Le président de la République du Congo, Denis Sassou Nguesso, a foulé le sol gabonais en fin d’après-midi du jeudi 23 juillet 2026. Une visite présentée comme « privée et familiale », mais qui n’a rien d’ordinaire. Le chef de l’État est l’invité d’honneur du mariage à l’état civil d’Omar Denis Junior Bongo Ondimba avec Julia Otto Mbongo, célébré le lendemain, vendredi 24 juillet.
La cérémonie a réuni plusieurs têtes couronnées de la politique africaine. Outre le maître d’Oyo, on notait la présence de Félix Tshisekedi, président de la République démocratique du Congo, et d’Alpha Condé, ancien chef d’État guinéen. Tous ont assisté à l’union du fils de l’ancien président gabonais Omar Bongo Ondimba, scellant ainsi par leur présence une alliance qui dépasse le cadre sentimental.
Ce mariage s’inscrit dans une longue tradition de noces entre les deux familles au pouvoir à Brazzaville et à Libreville. Dans le passé, Omar Bongo avait épousé Edith Sassou, tandis que d’autres liens matrimoniaux unissaient déjà les Sassou et les Bongo. Des alliances qui, au fil des décennies, ont tissé un réseau dense d’intérêts croisés entre les deux capitales de l’Afrique centrale.

# Données étudiées
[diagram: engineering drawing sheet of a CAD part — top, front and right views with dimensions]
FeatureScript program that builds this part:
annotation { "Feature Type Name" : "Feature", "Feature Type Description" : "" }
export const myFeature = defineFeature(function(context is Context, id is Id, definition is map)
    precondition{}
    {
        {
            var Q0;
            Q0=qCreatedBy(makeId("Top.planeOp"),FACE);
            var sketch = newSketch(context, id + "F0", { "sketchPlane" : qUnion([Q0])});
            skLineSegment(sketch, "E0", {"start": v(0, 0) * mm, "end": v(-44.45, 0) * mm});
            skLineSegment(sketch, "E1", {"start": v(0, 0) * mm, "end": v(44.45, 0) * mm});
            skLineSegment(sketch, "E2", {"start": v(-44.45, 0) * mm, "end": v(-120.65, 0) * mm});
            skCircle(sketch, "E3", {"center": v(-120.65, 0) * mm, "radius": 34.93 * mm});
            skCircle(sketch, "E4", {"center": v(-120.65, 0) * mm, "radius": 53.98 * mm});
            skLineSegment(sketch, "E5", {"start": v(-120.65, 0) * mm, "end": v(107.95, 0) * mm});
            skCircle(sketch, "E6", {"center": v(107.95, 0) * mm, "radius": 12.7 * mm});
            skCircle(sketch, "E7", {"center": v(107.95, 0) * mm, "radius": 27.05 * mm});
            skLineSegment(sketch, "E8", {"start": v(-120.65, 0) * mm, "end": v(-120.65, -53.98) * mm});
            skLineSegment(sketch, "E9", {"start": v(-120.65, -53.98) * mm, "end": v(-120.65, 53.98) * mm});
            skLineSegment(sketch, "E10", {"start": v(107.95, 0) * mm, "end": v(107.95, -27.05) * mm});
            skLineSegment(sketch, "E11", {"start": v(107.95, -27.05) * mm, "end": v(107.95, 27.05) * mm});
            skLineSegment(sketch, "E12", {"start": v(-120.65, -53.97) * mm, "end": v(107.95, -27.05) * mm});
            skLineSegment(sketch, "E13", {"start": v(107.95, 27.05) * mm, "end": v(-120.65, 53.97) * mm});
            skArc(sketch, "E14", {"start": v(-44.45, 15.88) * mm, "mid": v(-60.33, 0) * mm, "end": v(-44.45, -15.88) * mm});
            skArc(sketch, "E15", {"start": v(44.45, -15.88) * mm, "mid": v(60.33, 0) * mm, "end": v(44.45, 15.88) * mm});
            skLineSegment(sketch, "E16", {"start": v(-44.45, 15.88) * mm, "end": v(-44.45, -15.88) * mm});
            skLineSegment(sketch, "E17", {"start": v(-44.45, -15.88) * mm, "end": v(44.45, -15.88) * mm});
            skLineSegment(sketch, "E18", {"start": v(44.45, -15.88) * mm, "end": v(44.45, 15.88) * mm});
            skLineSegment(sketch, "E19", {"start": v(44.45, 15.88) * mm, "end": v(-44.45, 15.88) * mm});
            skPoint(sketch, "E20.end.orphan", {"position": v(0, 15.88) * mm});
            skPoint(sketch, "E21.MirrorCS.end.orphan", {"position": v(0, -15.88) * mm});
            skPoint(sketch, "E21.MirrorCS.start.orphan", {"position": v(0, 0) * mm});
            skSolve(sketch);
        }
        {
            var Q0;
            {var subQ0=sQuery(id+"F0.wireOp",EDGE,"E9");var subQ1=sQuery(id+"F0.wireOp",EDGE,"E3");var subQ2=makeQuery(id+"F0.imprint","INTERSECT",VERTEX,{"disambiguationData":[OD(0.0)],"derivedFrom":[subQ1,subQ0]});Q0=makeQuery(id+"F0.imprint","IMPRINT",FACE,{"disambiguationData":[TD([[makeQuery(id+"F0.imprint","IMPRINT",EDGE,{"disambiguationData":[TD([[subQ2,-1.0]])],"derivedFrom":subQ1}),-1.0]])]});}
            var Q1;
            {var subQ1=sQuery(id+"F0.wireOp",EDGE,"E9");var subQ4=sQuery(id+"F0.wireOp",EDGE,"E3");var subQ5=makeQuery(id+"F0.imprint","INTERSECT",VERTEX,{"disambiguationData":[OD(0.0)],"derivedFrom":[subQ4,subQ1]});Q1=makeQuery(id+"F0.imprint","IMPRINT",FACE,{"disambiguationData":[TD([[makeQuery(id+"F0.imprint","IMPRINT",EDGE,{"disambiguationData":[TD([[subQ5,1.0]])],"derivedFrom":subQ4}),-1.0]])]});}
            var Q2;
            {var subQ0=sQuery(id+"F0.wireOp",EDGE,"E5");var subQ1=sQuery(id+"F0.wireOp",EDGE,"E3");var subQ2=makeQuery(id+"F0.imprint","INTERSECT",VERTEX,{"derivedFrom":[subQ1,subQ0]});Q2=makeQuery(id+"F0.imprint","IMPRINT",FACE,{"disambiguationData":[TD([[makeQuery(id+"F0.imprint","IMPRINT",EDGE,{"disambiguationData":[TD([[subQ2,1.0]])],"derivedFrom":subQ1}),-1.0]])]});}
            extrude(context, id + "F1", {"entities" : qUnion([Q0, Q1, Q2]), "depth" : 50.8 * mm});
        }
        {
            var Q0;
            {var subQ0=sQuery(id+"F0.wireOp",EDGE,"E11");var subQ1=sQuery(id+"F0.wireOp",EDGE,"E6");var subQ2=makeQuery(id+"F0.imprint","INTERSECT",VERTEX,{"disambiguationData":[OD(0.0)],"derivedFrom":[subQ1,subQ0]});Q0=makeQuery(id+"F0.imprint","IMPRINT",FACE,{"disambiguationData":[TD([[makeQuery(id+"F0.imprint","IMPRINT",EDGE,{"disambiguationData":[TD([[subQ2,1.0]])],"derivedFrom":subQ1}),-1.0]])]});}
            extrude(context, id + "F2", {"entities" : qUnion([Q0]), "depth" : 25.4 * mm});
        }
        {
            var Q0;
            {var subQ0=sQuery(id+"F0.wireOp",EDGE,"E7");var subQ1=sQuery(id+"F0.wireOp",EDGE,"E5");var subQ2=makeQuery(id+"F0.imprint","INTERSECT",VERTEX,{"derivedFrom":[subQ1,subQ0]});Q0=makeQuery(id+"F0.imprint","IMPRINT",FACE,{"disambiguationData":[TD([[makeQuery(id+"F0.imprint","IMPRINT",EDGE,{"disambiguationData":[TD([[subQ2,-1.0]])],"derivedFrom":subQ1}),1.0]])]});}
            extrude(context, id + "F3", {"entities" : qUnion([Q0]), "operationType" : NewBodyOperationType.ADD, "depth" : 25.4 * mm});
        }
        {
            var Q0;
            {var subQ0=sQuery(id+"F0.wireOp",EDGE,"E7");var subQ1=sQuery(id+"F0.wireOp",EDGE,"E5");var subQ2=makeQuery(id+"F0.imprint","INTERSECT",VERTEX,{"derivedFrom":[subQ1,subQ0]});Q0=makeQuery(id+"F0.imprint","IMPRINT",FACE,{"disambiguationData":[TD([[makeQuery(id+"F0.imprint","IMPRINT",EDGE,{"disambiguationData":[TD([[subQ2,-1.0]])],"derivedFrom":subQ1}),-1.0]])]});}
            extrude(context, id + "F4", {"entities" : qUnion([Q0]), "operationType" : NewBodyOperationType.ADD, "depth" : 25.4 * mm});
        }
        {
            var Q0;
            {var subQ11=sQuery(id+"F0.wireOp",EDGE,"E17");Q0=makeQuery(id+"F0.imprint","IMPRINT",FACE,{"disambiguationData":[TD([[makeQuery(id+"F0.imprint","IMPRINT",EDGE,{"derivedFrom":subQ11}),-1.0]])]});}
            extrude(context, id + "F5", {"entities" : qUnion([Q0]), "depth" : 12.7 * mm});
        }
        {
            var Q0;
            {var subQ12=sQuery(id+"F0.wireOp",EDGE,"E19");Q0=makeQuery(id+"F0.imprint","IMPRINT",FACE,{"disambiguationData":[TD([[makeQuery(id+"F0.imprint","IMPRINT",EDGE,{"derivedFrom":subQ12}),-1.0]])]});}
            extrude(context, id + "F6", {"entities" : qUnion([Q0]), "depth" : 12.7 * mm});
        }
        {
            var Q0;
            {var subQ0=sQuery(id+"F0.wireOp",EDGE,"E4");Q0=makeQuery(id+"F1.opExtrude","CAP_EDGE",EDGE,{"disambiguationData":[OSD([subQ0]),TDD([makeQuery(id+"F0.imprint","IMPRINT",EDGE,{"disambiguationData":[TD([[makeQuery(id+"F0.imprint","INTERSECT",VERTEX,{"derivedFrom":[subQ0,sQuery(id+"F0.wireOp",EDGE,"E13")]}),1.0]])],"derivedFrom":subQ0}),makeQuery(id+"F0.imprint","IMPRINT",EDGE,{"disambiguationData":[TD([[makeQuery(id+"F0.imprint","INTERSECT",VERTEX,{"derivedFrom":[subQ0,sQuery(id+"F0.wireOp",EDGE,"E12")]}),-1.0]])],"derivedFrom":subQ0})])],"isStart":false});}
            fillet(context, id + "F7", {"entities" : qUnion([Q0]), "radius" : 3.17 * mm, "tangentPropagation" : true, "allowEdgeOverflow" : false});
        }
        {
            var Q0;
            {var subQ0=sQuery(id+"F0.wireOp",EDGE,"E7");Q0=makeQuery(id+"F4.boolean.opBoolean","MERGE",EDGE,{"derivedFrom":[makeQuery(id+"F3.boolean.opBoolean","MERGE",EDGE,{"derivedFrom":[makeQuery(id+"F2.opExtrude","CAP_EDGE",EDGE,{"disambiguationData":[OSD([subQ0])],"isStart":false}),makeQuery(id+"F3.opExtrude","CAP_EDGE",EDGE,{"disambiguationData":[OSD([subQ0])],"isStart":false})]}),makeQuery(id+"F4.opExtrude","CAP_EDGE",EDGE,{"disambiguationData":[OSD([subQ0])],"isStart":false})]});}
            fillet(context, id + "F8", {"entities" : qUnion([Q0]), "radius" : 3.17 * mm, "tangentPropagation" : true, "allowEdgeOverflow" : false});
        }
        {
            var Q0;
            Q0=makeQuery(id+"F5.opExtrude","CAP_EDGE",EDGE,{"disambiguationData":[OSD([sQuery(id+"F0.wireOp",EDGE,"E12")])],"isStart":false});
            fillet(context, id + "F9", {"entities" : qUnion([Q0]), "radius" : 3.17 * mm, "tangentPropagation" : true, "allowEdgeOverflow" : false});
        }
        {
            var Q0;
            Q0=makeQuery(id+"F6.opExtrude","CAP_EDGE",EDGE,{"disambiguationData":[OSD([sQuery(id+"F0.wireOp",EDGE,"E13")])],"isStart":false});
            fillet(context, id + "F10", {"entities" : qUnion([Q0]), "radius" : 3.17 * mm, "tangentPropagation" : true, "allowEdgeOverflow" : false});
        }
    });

# Travail demandé
A – Reprenez à l'identique le passage du texte du document compris entre « Le président de » et « vendredi 24 juillet. », bornes incluses.
B – D'après le texte sur le mariage d'Omar Denis Junior Bongo Ondimba, qui Omar Bongo avait-il épousé par le passé ?
Les entrées n'interviennent pas dans ce travail.

# Réponses par tâche
A –
Le président de la République du Congo, Denis Sassou Nguesso, a foulé le sol gabonais en fin d’après-midi du jeudi 23 juillet 2026. Une visite présentée comme « privée et familiale », mais qui n’a rien d’ordinaire. Le chef de l’État est l’invité d’honneur du mariage à l’état civil d’Omar Denis Junior Bongo Ondimba avec Julia Otto Mbongo, célébré le lendemain, vendredi 24 juillet.

B – Edith Sassou.